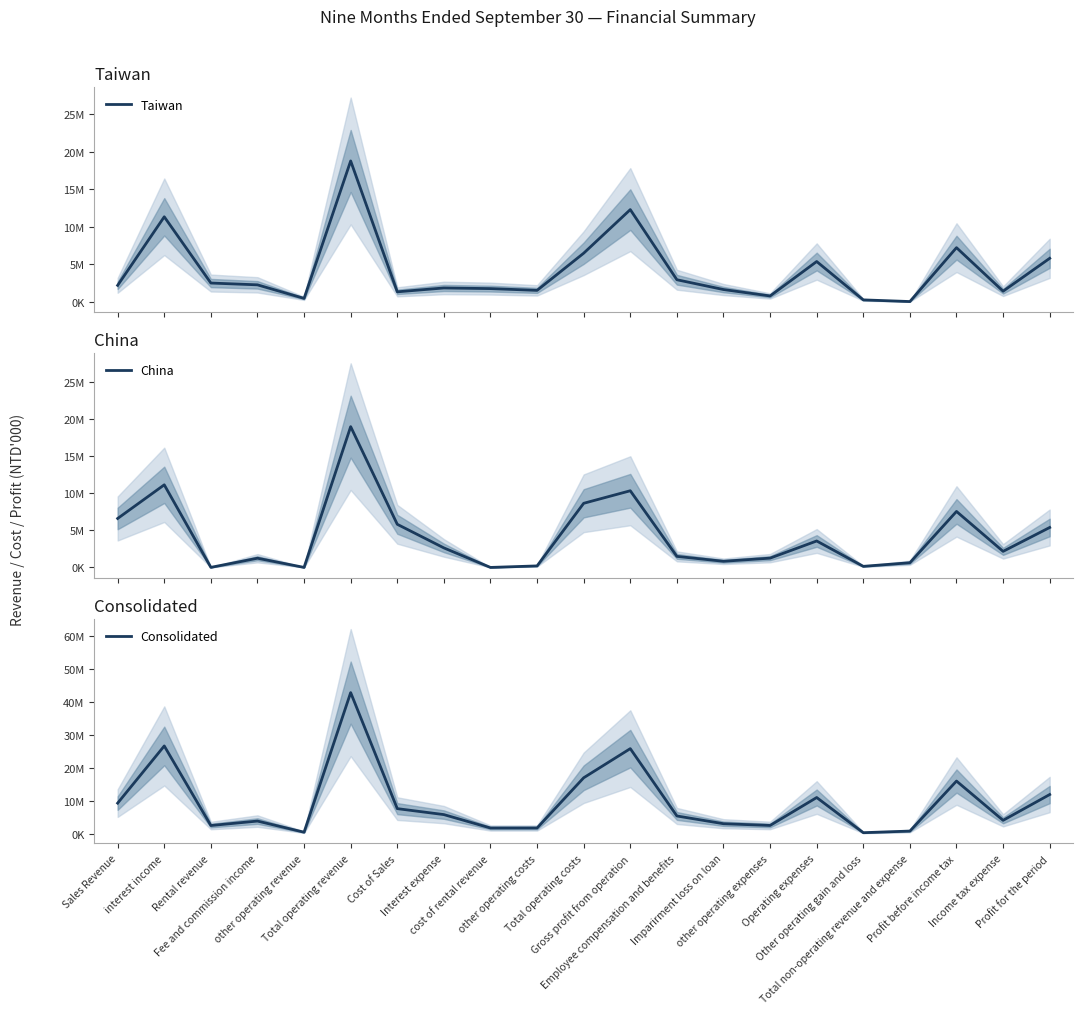

True or false: Taiwan has a value of 2296499 at Cost of Sales.

False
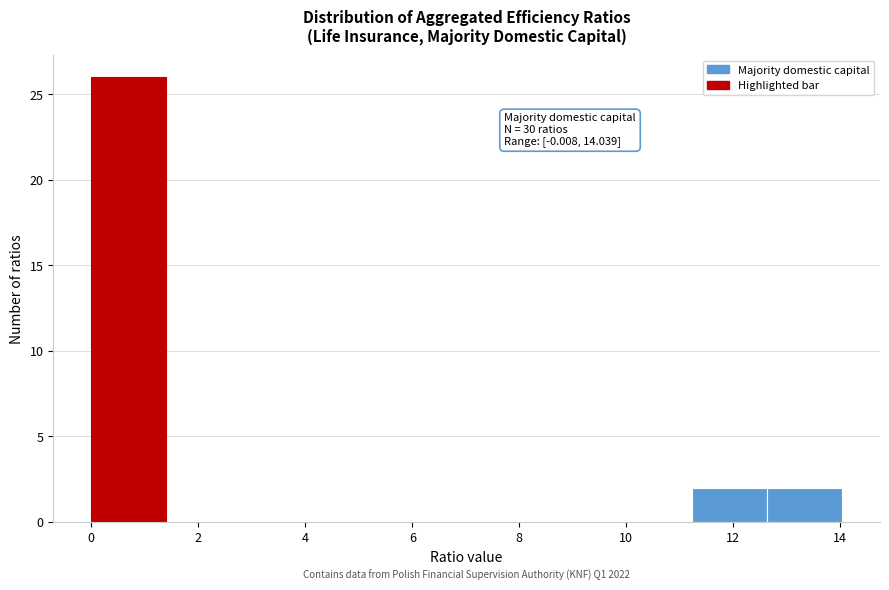

Which range on the x-axis has the tallest bar?

0.0 to 1.4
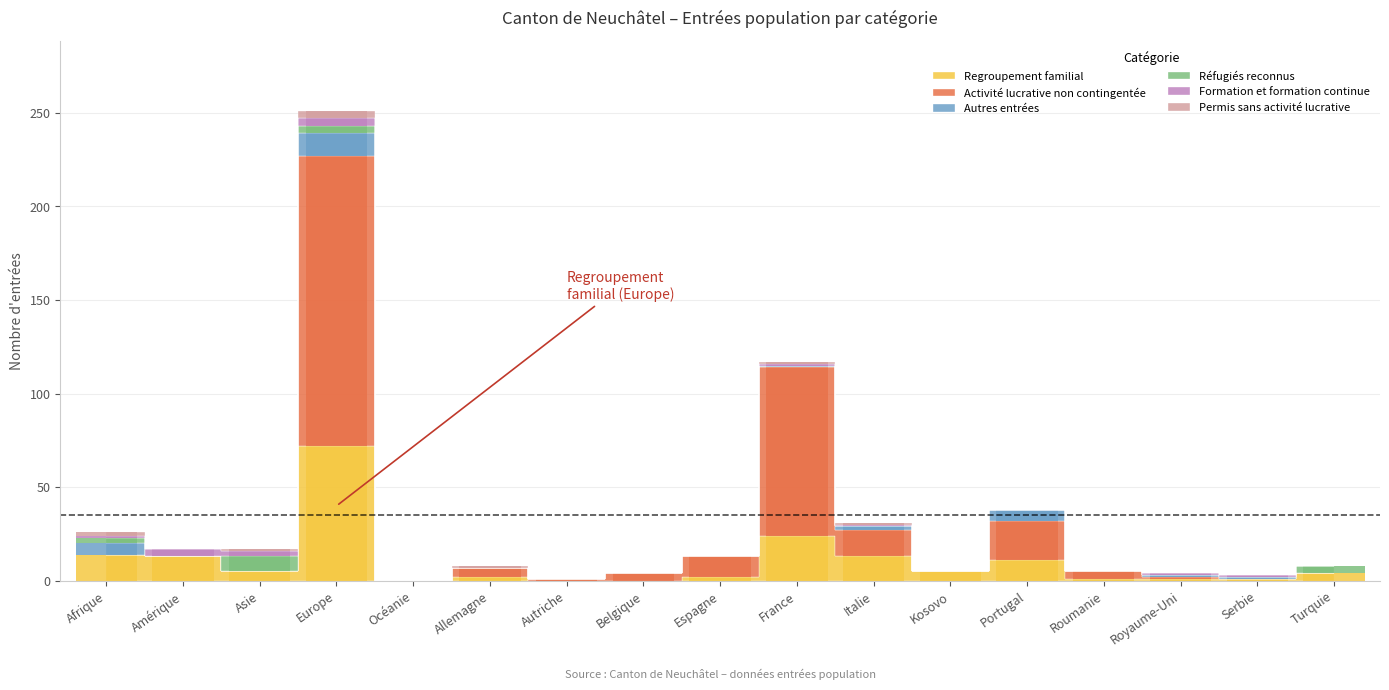

After their last crossing, which series has the higher values: Réfugiés reconnus or Formation et formation continue?

Réfugiés reconnus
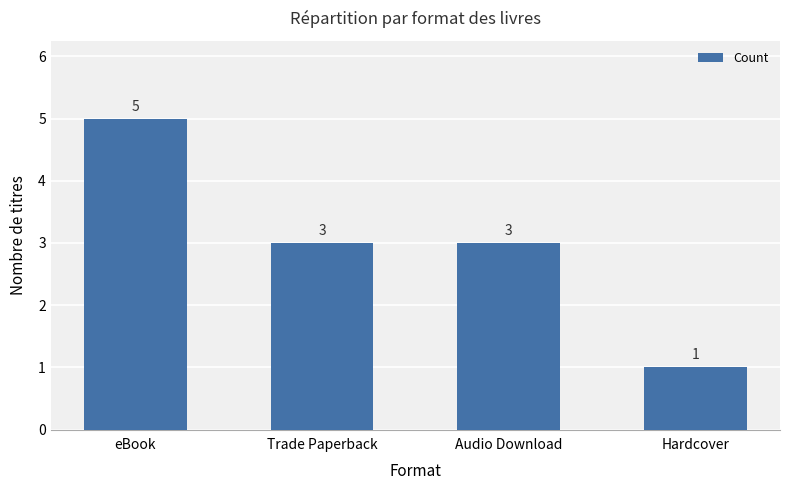

At which category does the chart reach its peak across all series?

eBook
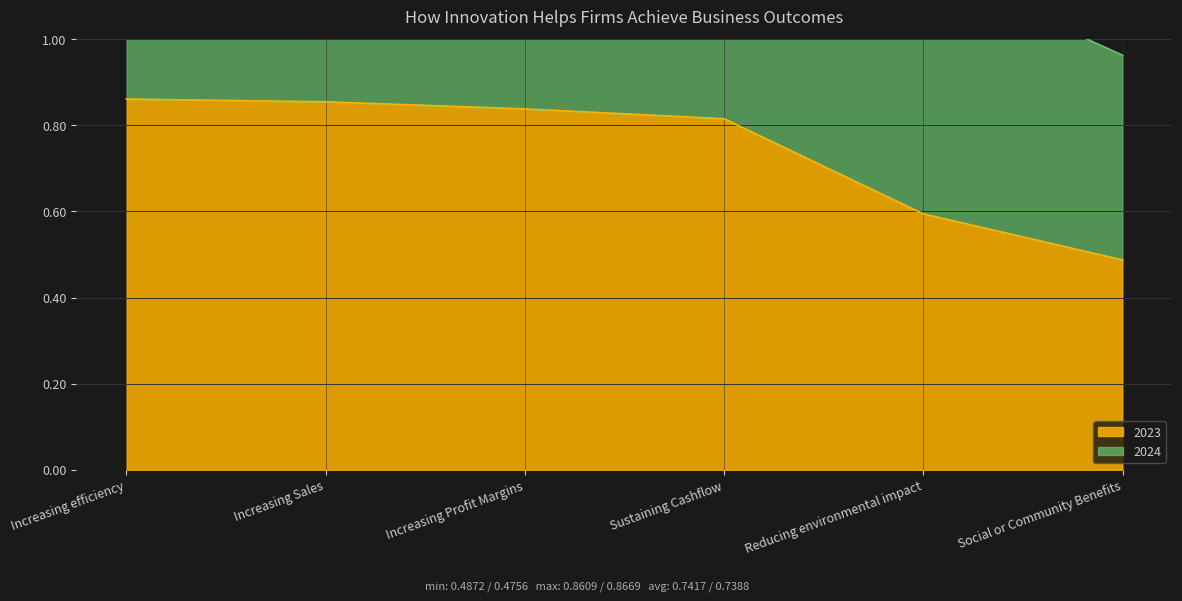

Where does the 2024 series first go above 1?

Increasing efficiency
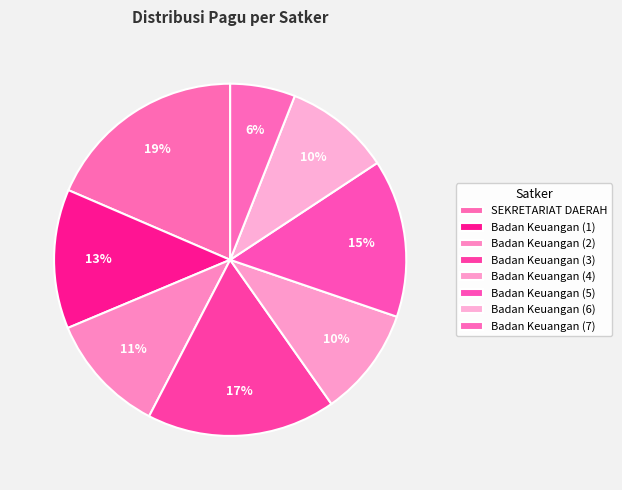

How many slices are in this pie chart?

8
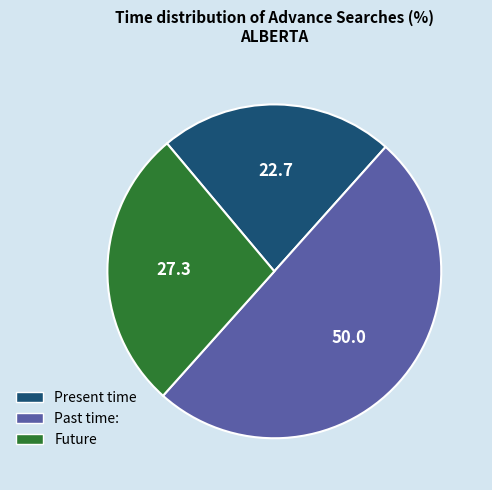

Does any single category account for the majority?

No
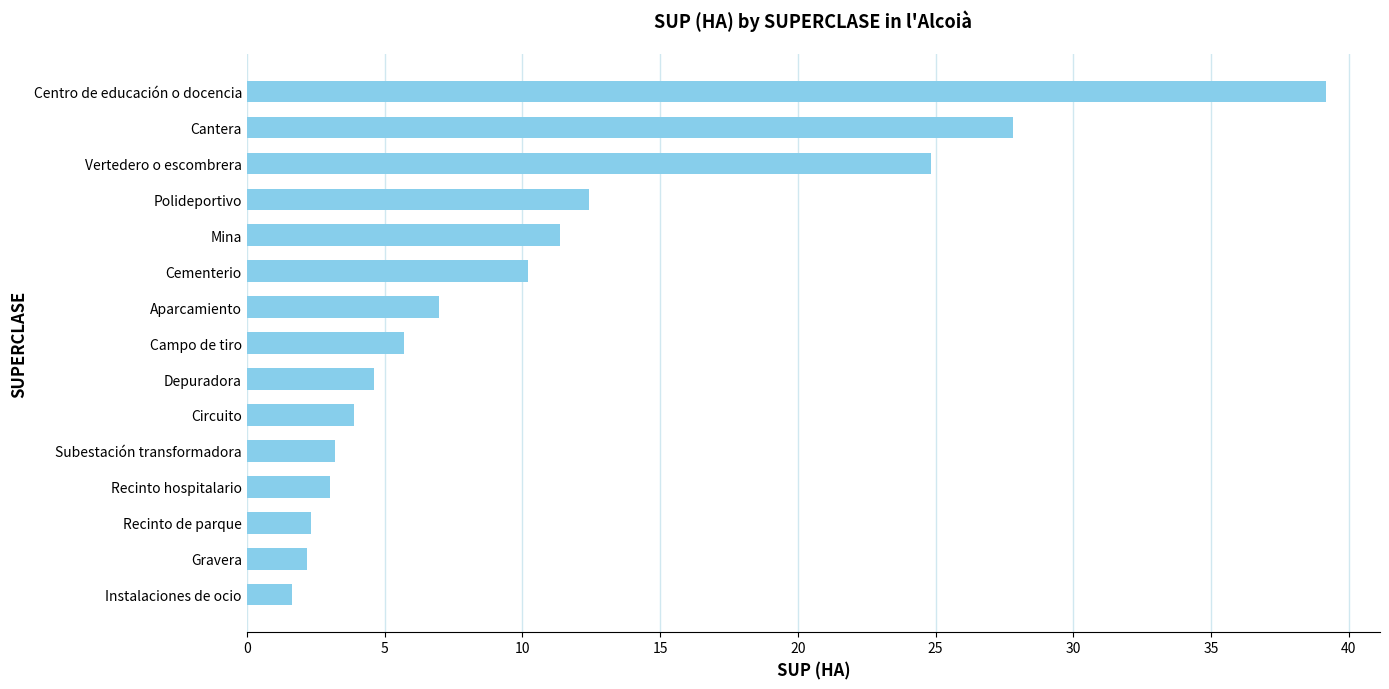

Approximately how many times larger is the value at Cantera compared to Depuradora?

6.0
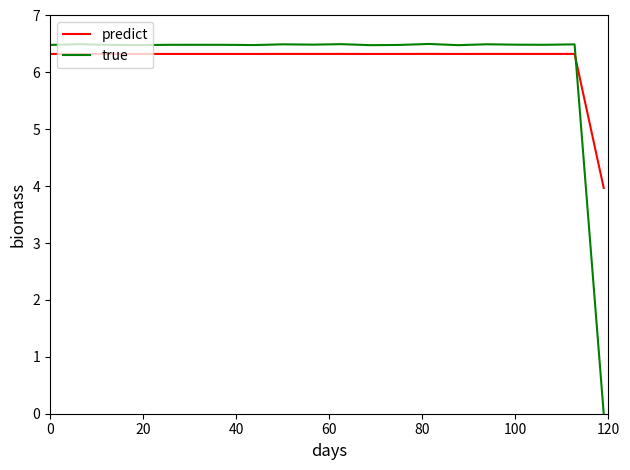

Which series has the widest spread of values?

true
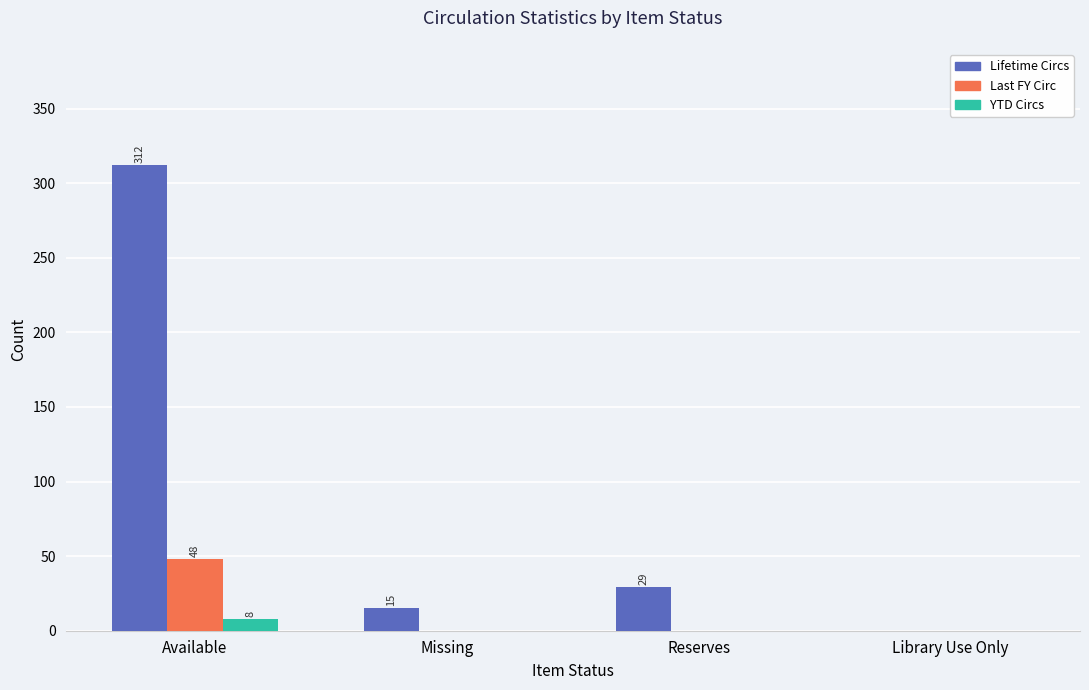

At which category is the sum across all series the highest?

Available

━━━━━━━━━━━━━━━━

> **PROBLEM REQUIREMENTS**
Reproduce all of the items above with every occurrence of "series" changed to "data series" and no other edits. Omit the pictures from the output.

> **EXERCISE SOLUTION**
True or false: Taiwan has a value of 2296499 at Cost of Sales.

False

Which range on the x-axis has the tallest bar?

0.0 to 1.4

After their last crossing, which data series has the higher values: Réfugiés reconnus or Formation et formation continue?

Réfugiés reconnus

At which category does the chart reach its peak across all data series?

eBook

Where does the 2024 data series first go above 1?

Increasing efficiency

How many slices are in this pie chart?

8

Does any single category account for the majority?

No

Approximately how many times larger is the value at Cantera compared to Depuradora?

6.0

Which data series has the widest spread of values?

true

At which category is the sum across all data series the highest?

Available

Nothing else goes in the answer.